Oftentimes, companies do not initiate recalls unless the FDA raises concerns over the product. The FDA may identify issues through adverse health reports, scientific studies, or by inspecting manufacturing facilities. Although, companies may choose to remove or correct a product for any reason and under any circumstance. In firm-initiated recalls, the company must immediately inform the FDA.
Health Hazard Evaluation
The FDA examines the possible health hazards associated with products in the process of recall or ones considered for recall. During this review, the agency assesses a comprehensive list of criteria against the drug or device. The FDA takes the following factors into account:
- Whether it has received reports of injury or death caused by the product
- Whether any existing conditions could contribute to a clinical situation that could expose humans or animals to a health hazard
- Determining what segments of the population are at greater risk
- Analyzing the severity of the potential hazard
- The likelihood of a hazard occurring
- Assessing the long-term consequences if the hazard were to happen
This determination allows the FDA to consider how to categorize the recall.
The FDA designed a numerical designation dependent on the health hazard evaluation for recalled products. The agency divides the classes into:
- Class I – the product presents a reasonable probability of adverse health consequences or death for users. This is the FDA’s most severe type of recall.

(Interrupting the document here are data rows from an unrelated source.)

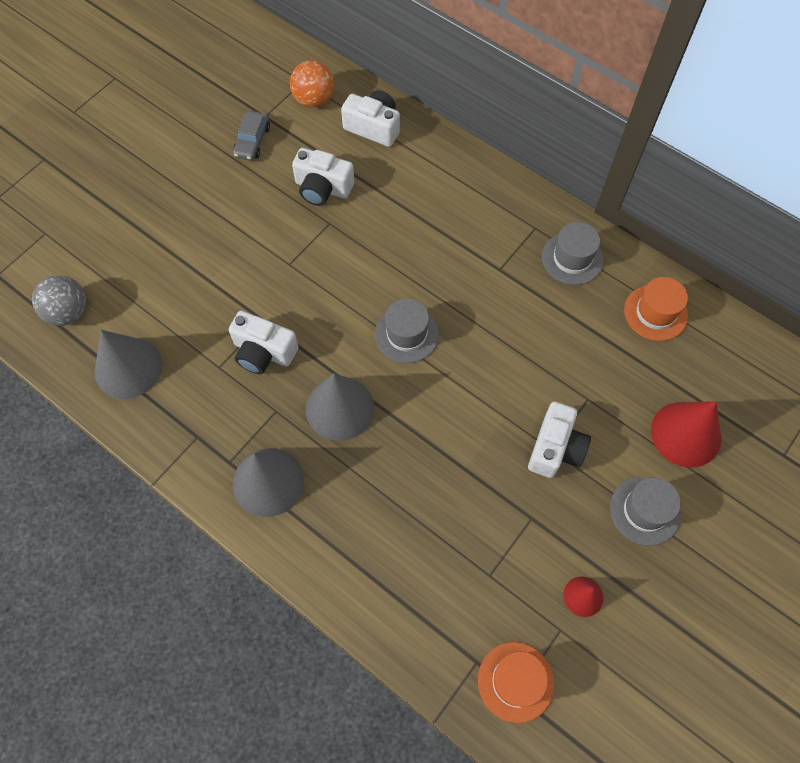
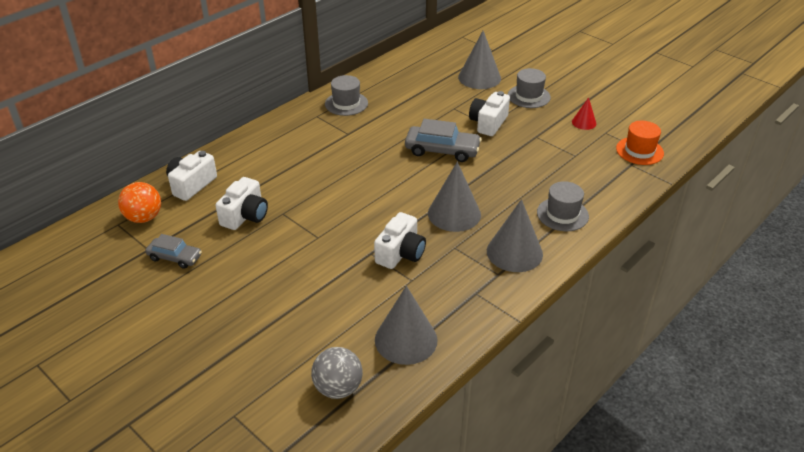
camera: 85 degrees left, 25 degrees down
grey hat [375,299,439,363] -> grey hat moved to [537,181,589,231]
white camera [528,402,591,478] -> white camera turned 90 degrees counterclockwise [469,91,510,136]
orange hat [624,277,688,341] -> none
red cone [651,401,721,468] -> grey cone [458,31,501,89]
none -> grey car [405,119,482,162]

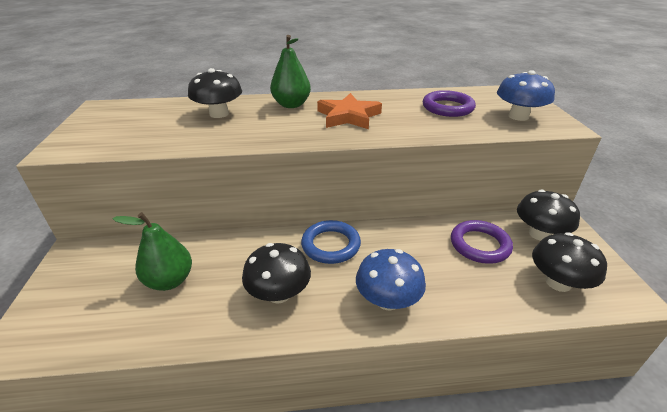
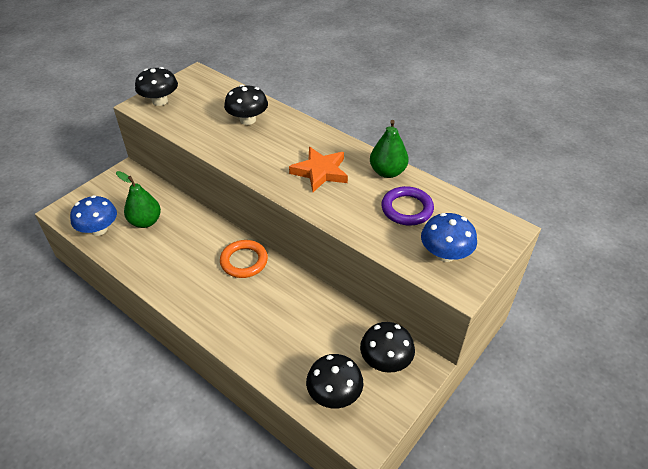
camera: 45 degrees right, 10 degrees up
black mushroom [242,243,311,304] -> black mushroom moved to [135,67,178,106]
green pear [270,35,311,108] -> green pear moved to [370,120,409,178]
blue ring [301,220,361,264] -> orange ring [220,240,268,278]
blue mushroom [356,249,426,310] -> blue mushroom moved to [70,195,117,236]
purple ring [451,220,513,264] -> none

- Class II – the product may cause temporary or medically reversible adverse health consequences. Also, the possibility of serious injury is not as likely as in Class I recalls. Class II is the most common recall.
- Class III – the product is not likely to cause any harm.
After the FDA determines the classification for the recall, the agency advises the recalling company to formulate a recall strategy. The FDA instructs the firm to consider the health hazard evaluation, how easy it is to identify the product, and how apparent the deficiency is for the consumer when developing a recall strategy. Next, the FDA will review the recall strategy and work with the company to make any necessary recommendations. An effective recall strategy will tackle three key elements, depth of recall, public warning, and effectiveness checks.
Depth of recall dictates what level the recall applies to in the distribution chain. The product’s potential hazard decides if the recall extends to a consumer level, retail level, or wholesale level. Also, a recall strategy may or may not include a public warning, which alerts the public that a recalled product may cause injury. If a recall necessitates a public warning then the recall strategy will define if general or specialized news media will deliver the information. Finally, the manufacturer will perform effectiveness checks to ensure that all appropriate parties indicated by the depth of recall received notification and took the appropriate action. The recaller may utilize personal visits, phone calls, letters, or a combination of these to conduct effectiveness checks.
After the Initial Recall
The FDA requires the manufacturer to submit periodic recall status reports so the agency can monitor the recall’s progress. How often the company sends these reports depends on the urgency of the recall, but generally, the FDA sets the reporting interval between two to four weeks. Eventually, once the company meets the requirements defined in the recall strategy to correct or remove the affected product, the FDA will terminate the recall.
Each year the FDA warns the public of numerous recalls ranging from medical devices to contaminated food products and dangerous drugs. FDA approval of devices, drugs, and products, does not assure safety. Even if a product obtains FDA authorization, it does not prevent it from being recalled in the future.